Passage to read:
===============

Honey Garlic Salmon

20 Minute Honey Garlic Salmon. Pan fried and served with a sweet and sticky honey lemon glaze.

Honey Garlic Salmon

I’ve got the perfect dinner idea for a busy weeknight: Honey Garlic Salmon. It’s super easy, only takes 20 minutes and requires only 5 ingredients which you probably already have in your pantry.

Searing the salmon in a hot pan keeps the salmon crispy on the outside and moist on the inside. The high heat and quick cooking helps to seal in the moisture especially when you have the skin left on the salmon.



Now about the glaze. It is amazing! I mix honey and lemon juice together and add it to the pan with the salmon and garlic. It is sweet, sticky and tart. Everything you want a sauce to be.


To make this Honey Garlic Salmon simply add oil to a large skillet and pan fry the salmon skin side down for 5-7 minutes on each side. The salmon should start to turn opaque. Take off of the heat. When the salmon is cool enough to handle peel off the skin.

Serve the salmon with rice and veggies to make it a meal.


Honey Garlic Salmon

  • 4.7
  • 55 reviews
Prep time:
Cook time:
Total time:
Serves: 4
20 Minute Honey Garlic Salmon. Pan fried and served with a sweet and sticky honey lemon glaze.

===============

Goals:
1. Duplicate the part of the salmon recipe between "Searing the salmon" and "sauce to be.", inclusive.
2. According to the salmon recipe, how many servings does it make?
3. Supply the next part of the honey garlic salmon recipe, picking up after its final sentence.

[Stored data]
===============

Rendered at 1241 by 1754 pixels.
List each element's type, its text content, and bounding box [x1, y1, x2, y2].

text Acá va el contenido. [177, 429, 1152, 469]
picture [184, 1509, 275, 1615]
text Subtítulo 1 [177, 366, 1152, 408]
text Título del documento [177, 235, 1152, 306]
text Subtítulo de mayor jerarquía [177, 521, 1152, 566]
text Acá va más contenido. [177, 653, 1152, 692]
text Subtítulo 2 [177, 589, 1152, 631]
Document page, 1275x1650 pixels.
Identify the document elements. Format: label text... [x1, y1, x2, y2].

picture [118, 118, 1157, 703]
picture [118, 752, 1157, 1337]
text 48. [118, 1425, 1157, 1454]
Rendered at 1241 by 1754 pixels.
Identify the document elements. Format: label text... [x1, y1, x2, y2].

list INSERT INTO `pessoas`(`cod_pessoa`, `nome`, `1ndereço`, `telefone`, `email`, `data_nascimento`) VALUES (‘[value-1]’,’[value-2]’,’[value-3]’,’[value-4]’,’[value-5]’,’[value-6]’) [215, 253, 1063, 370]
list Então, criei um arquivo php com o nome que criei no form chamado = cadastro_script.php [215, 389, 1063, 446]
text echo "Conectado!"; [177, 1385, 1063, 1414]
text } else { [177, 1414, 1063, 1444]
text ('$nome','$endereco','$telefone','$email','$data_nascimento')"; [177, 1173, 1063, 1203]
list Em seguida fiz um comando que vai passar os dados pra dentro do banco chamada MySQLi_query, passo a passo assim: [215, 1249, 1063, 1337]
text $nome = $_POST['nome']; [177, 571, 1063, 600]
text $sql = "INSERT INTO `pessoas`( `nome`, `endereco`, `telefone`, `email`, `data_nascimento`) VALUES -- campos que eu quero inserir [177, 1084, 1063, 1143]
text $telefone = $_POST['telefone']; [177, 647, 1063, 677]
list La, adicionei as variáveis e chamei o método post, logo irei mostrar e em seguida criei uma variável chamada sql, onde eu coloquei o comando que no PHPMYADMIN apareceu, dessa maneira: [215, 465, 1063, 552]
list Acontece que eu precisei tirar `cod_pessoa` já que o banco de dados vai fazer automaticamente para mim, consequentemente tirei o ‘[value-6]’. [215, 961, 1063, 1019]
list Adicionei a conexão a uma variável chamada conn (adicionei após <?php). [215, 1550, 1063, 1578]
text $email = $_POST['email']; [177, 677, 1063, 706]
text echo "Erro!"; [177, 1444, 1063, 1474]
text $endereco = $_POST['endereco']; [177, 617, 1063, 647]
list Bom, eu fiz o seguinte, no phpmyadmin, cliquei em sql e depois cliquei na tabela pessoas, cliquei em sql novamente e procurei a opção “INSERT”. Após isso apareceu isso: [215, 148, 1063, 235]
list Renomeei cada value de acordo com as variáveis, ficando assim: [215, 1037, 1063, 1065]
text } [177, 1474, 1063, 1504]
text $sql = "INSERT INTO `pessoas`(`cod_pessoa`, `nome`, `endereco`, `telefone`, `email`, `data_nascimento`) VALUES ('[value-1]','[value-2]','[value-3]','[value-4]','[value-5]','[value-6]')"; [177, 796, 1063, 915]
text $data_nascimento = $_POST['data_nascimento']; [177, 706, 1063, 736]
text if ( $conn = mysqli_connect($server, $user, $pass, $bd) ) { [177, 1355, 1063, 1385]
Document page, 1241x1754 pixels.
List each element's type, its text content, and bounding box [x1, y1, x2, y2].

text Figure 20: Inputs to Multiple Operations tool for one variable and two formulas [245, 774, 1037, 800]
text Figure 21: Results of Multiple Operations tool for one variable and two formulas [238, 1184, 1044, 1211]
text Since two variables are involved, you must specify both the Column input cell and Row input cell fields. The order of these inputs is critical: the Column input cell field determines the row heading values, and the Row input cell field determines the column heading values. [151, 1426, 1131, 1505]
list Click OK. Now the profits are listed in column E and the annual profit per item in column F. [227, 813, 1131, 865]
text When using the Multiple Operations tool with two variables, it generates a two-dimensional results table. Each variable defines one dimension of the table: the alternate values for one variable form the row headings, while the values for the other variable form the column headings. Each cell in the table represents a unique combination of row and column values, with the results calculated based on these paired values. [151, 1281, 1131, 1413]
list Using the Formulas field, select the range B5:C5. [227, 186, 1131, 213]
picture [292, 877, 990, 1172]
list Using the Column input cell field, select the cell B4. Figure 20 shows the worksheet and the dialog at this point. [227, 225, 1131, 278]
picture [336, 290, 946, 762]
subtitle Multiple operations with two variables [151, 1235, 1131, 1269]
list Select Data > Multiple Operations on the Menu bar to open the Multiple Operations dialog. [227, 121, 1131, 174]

===============

Task-by-task answers:
1.
Searing the salmon in a hot pan keeps the salmon crispy on the outside and moist on the inside. The high heat and quick cooking helps to seal in the moisture especially when you have the skin left on the salmon.



Now about the glaze. It is amazing! I mix honey and lemon juice together and add it to the pan with the salmon and garlic. It is sweet, sticky and tart. Everything you want a sauce to be.

2. It serves 4.

3.
  • 4 salmon filets, skin on
  • 1 tablespoon oil
  • 3 garlic cloves, minced
  • 3 tablespoons honey
  • 2 tablespoons fresh squeezed lemon juice
  • chopped parsley for garnish, if desired


  1. Season salmon with salt and pepper.
  2. Add oil to a large skillet over medium high heat.
  3. Once hot add in the salmon skin side down.
  4. Cook salmon for 5-7 minutes on skin side (depending on size).
  5. Very carefully flip salmon. If the skin is sticking to the pan give it more time to cook. It should release easily from the pan.
  6. Add garlic to the pan and cook for 1 minute.
  7. Combine honey and lemon juice in a small bowl. Add the sauce to the pan.
  8. Continue cooking for 1-3 minutes or until the salmon is fully cooked and looks opaque and the sauce is thick.
  9. Take off of the heat. When the salmon is cool enough to handle peel off the skin.
  10. Serve immediately with a sprinkle of chopped parsley for garnish, if desired.


Original recipe from chefsavvy.com. Please do not publish my recipe or pictures without linking back to the original post. Thank you!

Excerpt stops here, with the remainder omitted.